Lista V3

Description

The UniswapV3Factory uses a noDelegateCall modifier on its createPool function.

The reasoning given by the Uniswap team for using noDelegateCall in the original Factory contract is to prevent circumventing the license, even GPL license. As pointed out here. If this was not present, anyone could deploy a proxy and use the deployed factory contract as an implementation, thus allowing code reuse.

Lista has modified the factory to make it an upgradeable contract, which means ListaV3Factory is now an implementation contract behind a proxy and noDelegateCall had to be removed to make it work.

Now other proxies that want to reuse this code can easily point to this deployed ListaV3Factory implementation contract.

Lista will use the Factory code under a GPL License, but a third-party proxy can still use it as it wants without meeting the GPL requirements, if they want to.

This could be incompatible with GPL license compliance : The legal status of delegatecall-into-licensed-bytecode is itself unsettled; NoDelegateCall was a technical deterrent, not a settled legal interpretation.

Recommendation

Consider documenting this potential incompatibility with Uniswap's GPL interpretation, or avoid making the factory upgradeable to prevent legal issues in the future.

Description

The NonFungiblePositionManager contract has a storage gap defined at the end of its storage slots. It is the child contract, so having a storage gap at its tail makes sense.

It also inherits from ERC721PermitUpgradeable contract, which is an abstract contract and will never exist independently. This contract also declares a storage gap.

This storage gap in ERC721PermitUpgradeable might be unnecessary if no modifications are expected here that are independent of the actual child contract.

If we need to add any new state variables to the deployed NonFungiblePositionManager contract in an upgrade, we can add those to its own storage gap.

Right now, ERC721PermitUpgradeable is only used in the NonFungiblePositionManager contract and we only need to streamline the storage slots of these two contracts, so this change will still be upgrade-safe.

Recommendation

Consider removing the storage gap in ERC721PermitUpgradeable.sol if it is not intended to be used in other contracts, and will not be modified independently of this NonFungiblePositionManager contract. Make sure to thoroughly review the storage structure if ERC721PermitUpgradeable sources are ever modified.

Description

There needs to be a License Notice file declaring that the codebase has been forked from Uniswap V3 under the GPL License.
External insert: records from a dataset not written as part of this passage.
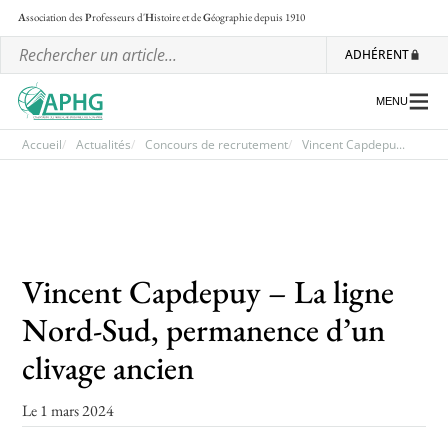
A
ssociation des
P
rofesseurs d'
H
istoire et de
G
éographie
depuis 1910
ADHÉRENT
MENU
Accueil
Actualités
Concours de recrutement
Vincent Capdepu...
L’association
Les régionales
Vincent Capdepuy – La ligne
Les ateliers nationaux
Nord-Sud, permanence d’un
Communiqués et motions
clivage ancien
Lettre d’information de l’APHG
L’APHG dans la presse
Le 1 mars 2024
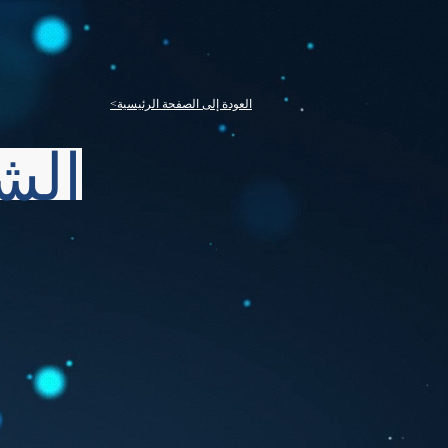
<العودة إلى الصفحة الرئيسية
الش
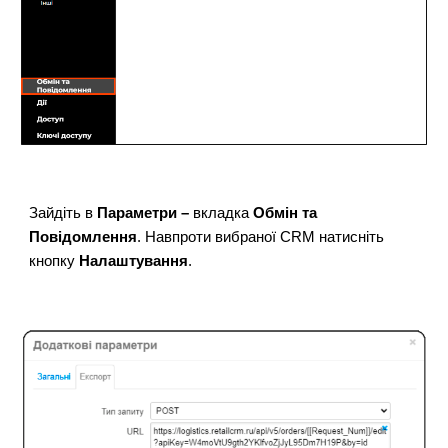
Зайдіть в
Параметри –
вкладка
Обмін та
Повідомлення
. Навпроти вибраної CRM натисніть
кнопку
Налаштування
.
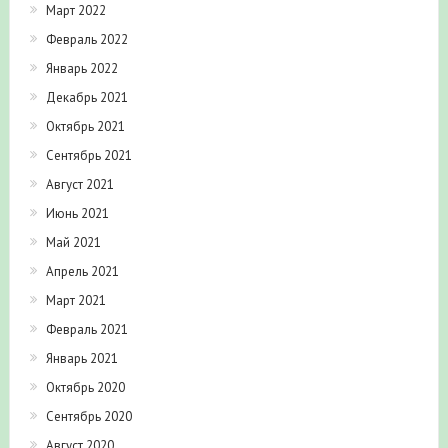
Март 2022
Февраль 2022
Январь 2022
Декабрь 2021
Октябрь 2021
Сентябрь 2021
Август 2021
Июнь 2021
Май 2021
Апрель 2021
Март 2021
Февраль 2021
Январь 2021
Октябрь 2020
Сентябрь 2020
Август 2020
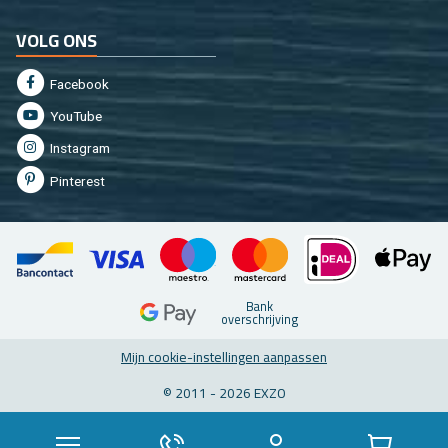
VOLG ONS
Fa­cebook
You­Tu­be
In­st­agram
Pin­te­rest
Bank
over­schrij­ving
Mijn coo­kie-in­stel­lin­gen aan­pas­sen
© 2011 - 2026 EXZO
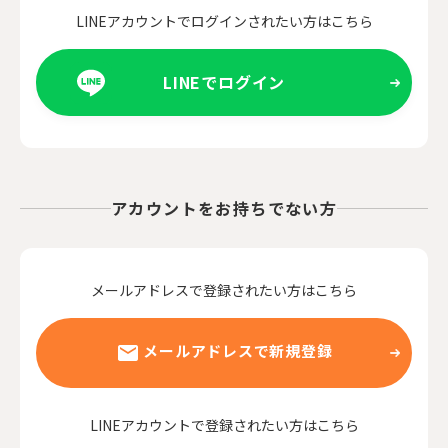
LINEアカウントでログインされたい方はこちら
LINEでログイン
アカウントをお持ちでない方
メールアドレスで登録されたい方はこちら
メールアドレスで新規登録
LINEアカウントで登録されたい方はこちら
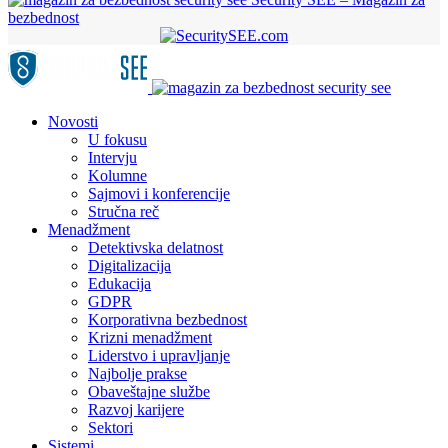
bezbednost
Novosti
U fokusu
Intervju
Kolumne
Sajmovi i konferencije
Stručna reč
Menadžment
Detektivska delatnost
Digitalizacija
Edukacija
GDPR
Korporativna bezbednost
Krizni menadžment
Liderstvo i upravljanje
Najbolje prakse
Obaveštajne službe
Razvoj karijere
Sektori
Sistemi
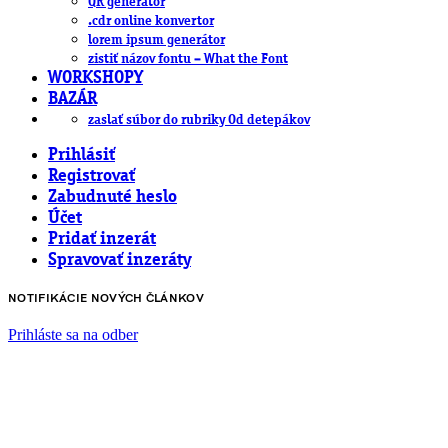
QR generátor
.cdr online konvertor
lorem ipsum generátor
zistiť názov fontu – What the Font
WORKSHOPY
BAZÁR
zaslať súbor do rubriky Od detepákov
Prihlásiť
Registrovať
Zabudnuté heslo
Účet
Pridať inzerát
Spravovať inzeráty
NOTIFIKÁCIE NOVÝCH ČLÁNKOV
Prihláste sa na odber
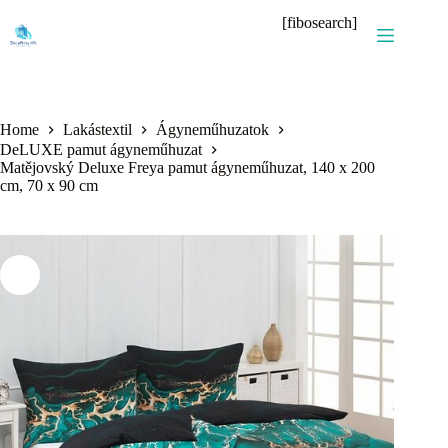
Skip
[fibosearch]
to
content
Home
Lakástextil
Ágyneműhuzatok
DeLUXE pamut ágyneműhuzat
Matějovský Deluxe Freya pamut ágyneműhuzat, 140 x 200
cm, 70 x 90 cm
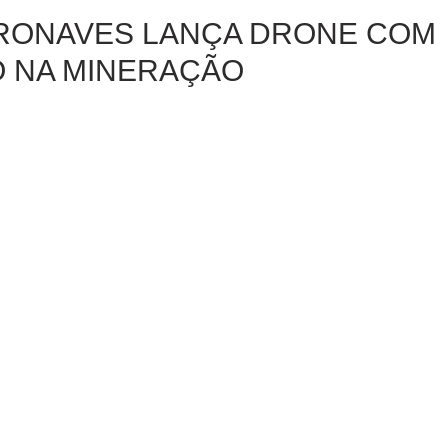
RONAVES LANÇA DRONE COM
O NA MINERAÇÃO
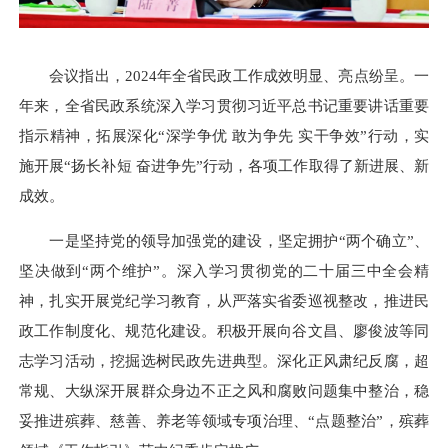
会议指出，2024年全省民政工作成效明显、亮点纷呈。一
年来，全省民政系统深入学习贯彻习近平总书记重要讲话重要
指示精神，拓展深化“深学争优 敢为争先 实干争效”行动，实
施开展“扬长补短 奋进争先”行动，各项工作取得了新进展、新
成效。
一是坚持党的领导加强党的建设，坚定拥护“两个确立”、
坚决做到“两个维护”。深入学习贯彻党的二十届三中全会精
神，扎实开展党纪学习教育，从严落实省委巡视整改，推进民
政工作制度化、规范化建设。积极开展向谷文昌、廖俊波等同
志学习活动，挖掘选树民政先进典型。深化正风肃纪反腐，超
常规、大纵深开展群众身边不正之风和腐败问题集中整治，稳
妥推进殡葬、慈善、养老等领域专项治理、“点题整治”，殡葬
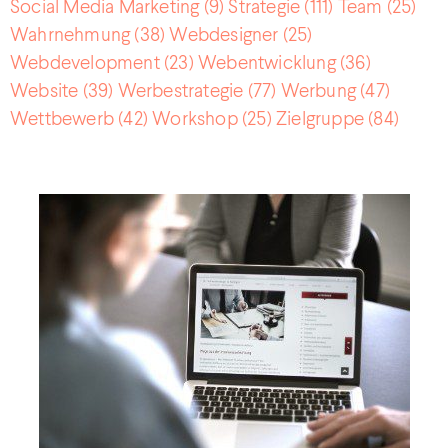
Social Media Marketing
(9)
Strategie
(111)
Team
(25)
Wahrnehmung
(38)
Webdesigner
(25)
Webdevelopment
(23)
Webentwicklung
(36)
Website
(39)
Werbestrategie
(77)
Werbung
(47)
Wettbewerb
(42)
Workshop
(25)
Zielgruppe
(84)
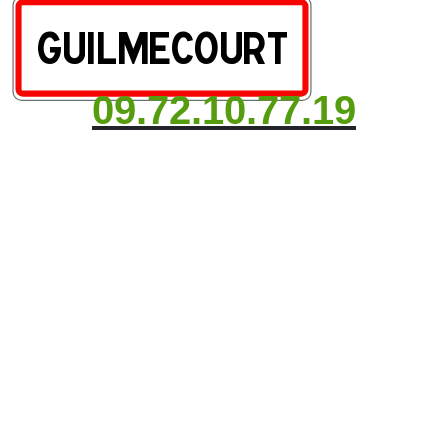
09.72.10.77.19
Such a notice already existed in the Moolah repository, but might have been missed when porting the codebase to a new repository.

Recommendation

Consider adding a License notice.

Description

The ListaV3Factory uses a pre-computed constant initCodeHash for deploying new Lista pools, just like Uniswap does.

In the project README, under "Operational Notes" it has been acknowledged that the POOL_INIT_CODE_HASH depends on a lot of factors even if the ListaV3Pool solidity code does not change.

Recommendation

Consider adding a note on re-verifying the POOL_INIT_CODE_HASH every time Lista plans to deploy these contracts on a new chain, as the init_code might change on a different chain.